# Question About Nested Interval Property

This is a theorem from Abott's Real Analysis textbook.

Theorem 1.4.1 (Nested Interval Property)

For each $$n\in N,$$ assume we are given a closed interval $$I_n = [a_n,b_n] = \{x\in R : a_n\leq x\leq b_n \}$$. Assume also that each $$I_n$$ contains $$I_n{_+}{_1}$$. Then the resulting sequence of closed intervals

$$I_1\subseteq I_2\subseteq I_3\subseteq I_4\subseteq \cdots$$

has a nonempty intersection; that is, $$\bigcap\limits_{n=1}^{\infty} I_{n} \neq \emptyset$$

QUESTION HERE:

Wikipedia says that an given an interval $$I_n$$ and $$I_n{_+}{_1}$$, $$I_n{_+}{_1}$$ is a subset of $$I_n$$ which makes total sense. But in the theorem it reads that the "resulting sequence of closed intervals" and below it says $$I_1$$ is a subset of $$I_2$$, so on and so forth, which is not true. Am I misreading this?

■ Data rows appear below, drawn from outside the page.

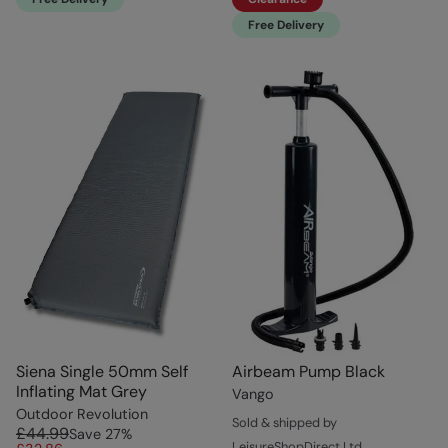
Free Delivery
Siena Single 50mm Self
Airbeam Pump Black
Inflating Mat Grey
Vango
Outdoor Revolution
Sold & shipped by
£44.99
Save
27
%
LeisureShopDirect Ltd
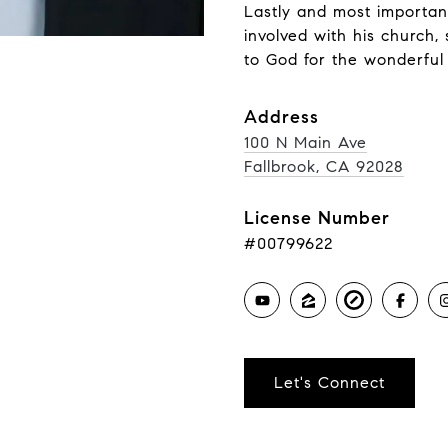
Lastly and most important
involved with his church, 
to God for the wonderful 
Address
100 N Main Ave
Fallbrook, CA 92028
License Number
#00799622
Let's Connect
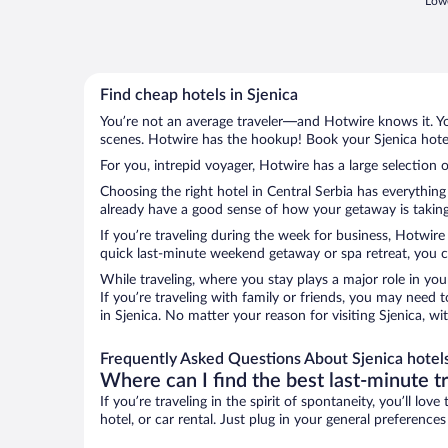
Lowe
Find cheap hotels in Sjenica
You’re not an average traveler—and Hotwire knows it. Yo
scenes. Hotwire has the hookup! Book your Sjenica hotel
For you, intrepid voyager, Hotwire has a large selection o
Choosing the right hotel in Central Serbia has everythin
already have a good sense of how your getaway is taking s
If you’re traveling during the week for business, Hotwire
quick last-minute weekend getaway or spa retreat, you can
While traveling, where you stay plays a major role in you
If you’re traveling with family or friends, you may need
in Sjenica. No matter your reason for visiting Sjenica, w
Frequently Asked Questions About Sjenica hotel
Where can I find the best last-minute t
If you’re traveling in the spirit of spontaneity, you’ll l
hotel, or car rental. Just plug in your general preference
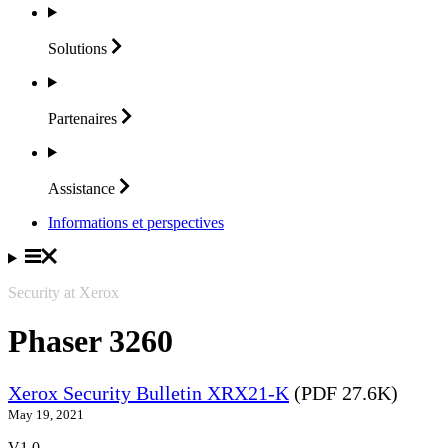
Solutions
Partenaires
Assistance
Informations et perspectives
Security at Xerox
Phaser 3260
Xerox Security Bulletin XRX21-K
(PDF 27.6K)
May 19, 2021
V1.0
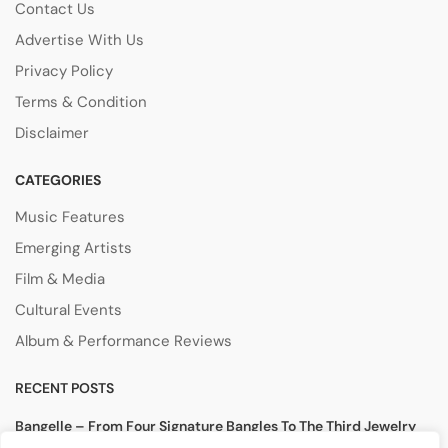
Contact Us
Advertise With Us
Privacy Policy
Terms & Condition
Disclaimer
CATEGORIES
Music Features
Emerging Artists
Film & Media
Cultural Events
Album & Performance Reviews
RECENT POSTS
Bangelle – From Four Signature Bangles To The Third Jewelry
Collection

• If you have quoted the theorem exactly, you are right and Abbot's book has a typo in that all the containment symbols should be reversed to agree with what is said verbally (and with other statements I've seen of nested interval theorem). May 18, 2021 at 23:32
• @coffeemath The OP's quote was actually not exact: see screenshot below. Feb 12 at 14:29

The book says $$I_1 ⊇ I_2 ⊇ I_3 ⊇ I_4 ⊇···$$ (you have it flipped)